Three deltas — vacancy down 42%, rent up 18%, absorption up 34% — tell the broker the submarket is tightening. The agent does not editorialize. It surfaces the numbers and leaves the read to the human. That is the discipline of a useful intelligence brief: the agent does the join, the broker does the judgment.
Risk and Opportunity Scoring
The risk score is the agent’s headline number. It is a weighted composite of five sub-scores: submarket vacancy trend (25%), rent-growth delta (20%), tenant credit profile (20%), asset age (15%), and capital-needs forecast (20%). Each sub-score is normalized to 0–100. The composite is presented as one number with the five inputs exposed so an analyst can audit which dimension drove it.
The score is a recommendation, not a verdict. The broker still asks “is asset age dragging the headline number because the building is older or because the cap-needs forecast is conservative?” The agent surfaces the answer because both sub-scores are exposed.
Pricing Recommendations
After the comp analysis and the risk score are computed, the agent reads the asset’s target return, the comp PPSF distribution, and the risk-adjusted cap rate, and produces a recommended ask, a recommended floor, and a confidence band. The output is a one-line recommendation with a sentence of context — never a multi-page memo. The broker makes the decision; the agent provides the math.

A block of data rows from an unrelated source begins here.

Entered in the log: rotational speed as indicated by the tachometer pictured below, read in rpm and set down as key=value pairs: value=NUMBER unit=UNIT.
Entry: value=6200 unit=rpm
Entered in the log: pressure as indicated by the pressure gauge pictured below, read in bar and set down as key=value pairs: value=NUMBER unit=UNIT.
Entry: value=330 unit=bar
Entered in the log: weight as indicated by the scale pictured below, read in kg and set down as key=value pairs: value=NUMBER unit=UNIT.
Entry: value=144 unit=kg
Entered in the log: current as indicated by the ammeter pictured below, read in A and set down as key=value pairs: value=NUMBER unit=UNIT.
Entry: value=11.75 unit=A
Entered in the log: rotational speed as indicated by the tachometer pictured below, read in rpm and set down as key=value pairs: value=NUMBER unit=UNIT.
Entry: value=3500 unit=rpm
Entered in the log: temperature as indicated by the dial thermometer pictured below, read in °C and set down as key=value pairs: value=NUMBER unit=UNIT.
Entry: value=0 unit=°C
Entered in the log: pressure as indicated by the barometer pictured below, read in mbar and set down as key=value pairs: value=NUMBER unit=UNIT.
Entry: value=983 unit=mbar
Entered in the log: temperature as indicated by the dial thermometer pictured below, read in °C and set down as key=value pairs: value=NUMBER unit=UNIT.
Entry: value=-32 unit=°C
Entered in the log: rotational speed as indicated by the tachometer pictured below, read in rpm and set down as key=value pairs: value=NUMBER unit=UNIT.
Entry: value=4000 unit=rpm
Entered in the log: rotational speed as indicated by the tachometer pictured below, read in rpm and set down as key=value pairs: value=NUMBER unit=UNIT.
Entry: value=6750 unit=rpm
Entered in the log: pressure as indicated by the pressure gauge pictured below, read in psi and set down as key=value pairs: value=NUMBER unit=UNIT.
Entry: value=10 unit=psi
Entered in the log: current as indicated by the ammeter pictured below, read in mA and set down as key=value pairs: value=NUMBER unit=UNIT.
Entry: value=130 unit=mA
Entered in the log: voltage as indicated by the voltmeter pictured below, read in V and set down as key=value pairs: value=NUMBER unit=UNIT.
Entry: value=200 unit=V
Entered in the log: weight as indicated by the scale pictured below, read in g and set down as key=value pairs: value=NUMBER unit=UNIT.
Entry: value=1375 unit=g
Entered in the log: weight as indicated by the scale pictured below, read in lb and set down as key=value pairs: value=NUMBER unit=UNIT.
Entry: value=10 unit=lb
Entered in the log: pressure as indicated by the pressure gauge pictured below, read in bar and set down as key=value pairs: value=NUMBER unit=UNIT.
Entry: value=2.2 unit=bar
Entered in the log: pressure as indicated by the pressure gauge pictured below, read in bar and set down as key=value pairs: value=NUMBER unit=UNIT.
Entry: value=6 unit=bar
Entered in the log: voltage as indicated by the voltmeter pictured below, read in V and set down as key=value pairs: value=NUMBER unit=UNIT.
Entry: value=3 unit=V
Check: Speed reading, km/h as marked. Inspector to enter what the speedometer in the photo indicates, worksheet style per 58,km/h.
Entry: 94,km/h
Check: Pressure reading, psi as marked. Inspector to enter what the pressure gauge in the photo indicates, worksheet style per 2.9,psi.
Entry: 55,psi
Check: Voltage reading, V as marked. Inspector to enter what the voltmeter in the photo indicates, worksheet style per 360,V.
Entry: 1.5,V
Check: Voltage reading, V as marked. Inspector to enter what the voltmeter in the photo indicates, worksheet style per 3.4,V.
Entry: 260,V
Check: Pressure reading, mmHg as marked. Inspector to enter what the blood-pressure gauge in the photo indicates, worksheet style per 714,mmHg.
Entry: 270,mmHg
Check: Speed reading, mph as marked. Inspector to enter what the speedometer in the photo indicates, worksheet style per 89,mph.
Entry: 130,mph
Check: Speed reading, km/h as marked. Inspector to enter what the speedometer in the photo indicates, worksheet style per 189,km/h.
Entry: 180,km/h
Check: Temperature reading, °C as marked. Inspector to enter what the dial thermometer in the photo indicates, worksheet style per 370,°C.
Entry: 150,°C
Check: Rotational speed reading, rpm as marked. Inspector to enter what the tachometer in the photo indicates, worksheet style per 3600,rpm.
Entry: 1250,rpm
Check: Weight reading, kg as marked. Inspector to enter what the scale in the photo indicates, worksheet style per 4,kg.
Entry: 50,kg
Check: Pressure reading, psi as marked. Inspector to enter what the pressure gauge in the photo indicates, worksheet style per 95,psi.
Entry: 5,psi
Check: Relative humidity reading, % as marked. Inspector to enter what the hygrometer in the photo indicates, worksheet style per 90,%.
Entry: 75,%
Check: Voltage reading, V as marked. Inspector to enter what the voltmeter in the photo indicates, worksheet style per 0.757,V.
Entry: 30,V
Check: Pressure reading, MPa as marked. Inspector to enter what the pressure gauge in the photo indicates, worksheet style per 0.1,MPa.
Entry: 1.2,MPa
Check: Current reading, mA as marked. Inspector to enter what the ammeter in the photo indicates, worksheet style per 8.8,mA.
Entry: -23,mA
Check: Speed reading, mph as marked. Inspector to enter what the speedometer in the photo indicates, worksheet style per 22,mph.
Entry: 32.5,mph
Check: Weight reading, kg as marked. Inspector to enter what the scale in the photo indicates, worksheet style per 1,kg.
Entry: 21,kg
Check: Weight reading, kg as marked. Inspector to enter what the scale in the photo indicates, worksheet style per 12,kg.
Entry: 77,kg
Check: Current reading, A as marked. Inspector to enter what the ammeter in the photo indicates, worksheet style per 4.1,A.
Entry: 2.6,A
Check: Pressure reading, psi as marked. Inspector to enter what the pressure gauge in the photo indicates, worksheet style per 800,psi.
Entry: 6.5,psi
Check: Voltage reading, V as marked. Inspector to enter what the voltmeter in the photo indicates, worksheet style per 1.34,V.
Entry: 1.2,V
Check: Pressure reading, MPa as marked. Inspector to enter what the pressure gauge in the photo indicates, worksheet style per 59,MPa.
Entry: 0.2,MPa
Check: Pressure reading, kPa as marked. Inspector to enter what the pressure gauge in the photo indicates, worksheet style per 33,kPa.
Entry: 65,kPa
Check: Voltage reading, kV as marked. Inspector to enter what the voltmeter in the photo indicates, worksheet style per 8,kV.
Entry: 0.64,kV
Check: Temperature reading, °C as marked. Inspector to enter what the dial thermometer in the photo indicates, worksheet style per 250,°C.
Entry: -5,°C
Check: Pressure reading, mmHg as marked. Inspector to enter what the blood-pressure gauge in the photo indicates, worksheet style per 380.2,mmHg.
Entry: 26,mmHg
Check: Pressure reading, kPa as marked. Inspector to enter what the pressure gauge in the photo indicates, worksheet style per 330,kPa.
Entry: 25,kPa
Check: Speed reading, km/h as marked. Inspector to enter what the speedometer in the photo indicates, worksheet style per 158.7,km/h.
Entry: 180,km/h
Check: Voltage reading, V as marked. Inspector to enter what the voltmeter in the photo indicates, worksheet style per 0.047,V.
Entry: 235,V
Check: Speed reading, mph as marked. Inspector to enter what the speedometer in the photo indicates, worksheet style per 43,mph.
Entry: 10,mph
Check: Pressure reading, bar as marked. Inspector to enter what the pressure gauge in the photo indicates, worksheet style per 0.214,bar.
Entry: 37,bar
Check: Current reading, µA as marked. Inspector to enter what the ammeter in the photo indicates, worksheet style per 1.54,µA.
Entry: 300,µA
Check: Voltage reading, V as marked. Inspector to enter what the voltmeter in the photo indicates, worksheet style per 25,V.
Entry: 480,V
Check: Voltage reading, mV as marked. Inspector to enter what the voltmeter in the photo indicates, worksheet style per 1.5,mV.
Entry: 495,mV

Recommended ask of $188/SF sits one standard deviation above the comp median, justified by the submarket’s 18% rent-growth tailwind. Recommended floor of $174/SF sits at the comp median, the price below which the deal stops working at the target IRR. The confidence band is narrow because the comp set is deep — five high-similarity transactions in the last 18 months. When the comp set is thin, the band widens automatically.
What used to be a three-day analyst memo is now a 30-second brief, refreshed every time the underlying view updates. The broker no longer chases stale numbers. The analyst no longer wastes a week per listing. The intelligence sits on the listing record, current to the last write of the materialized view, ready for the next conversation.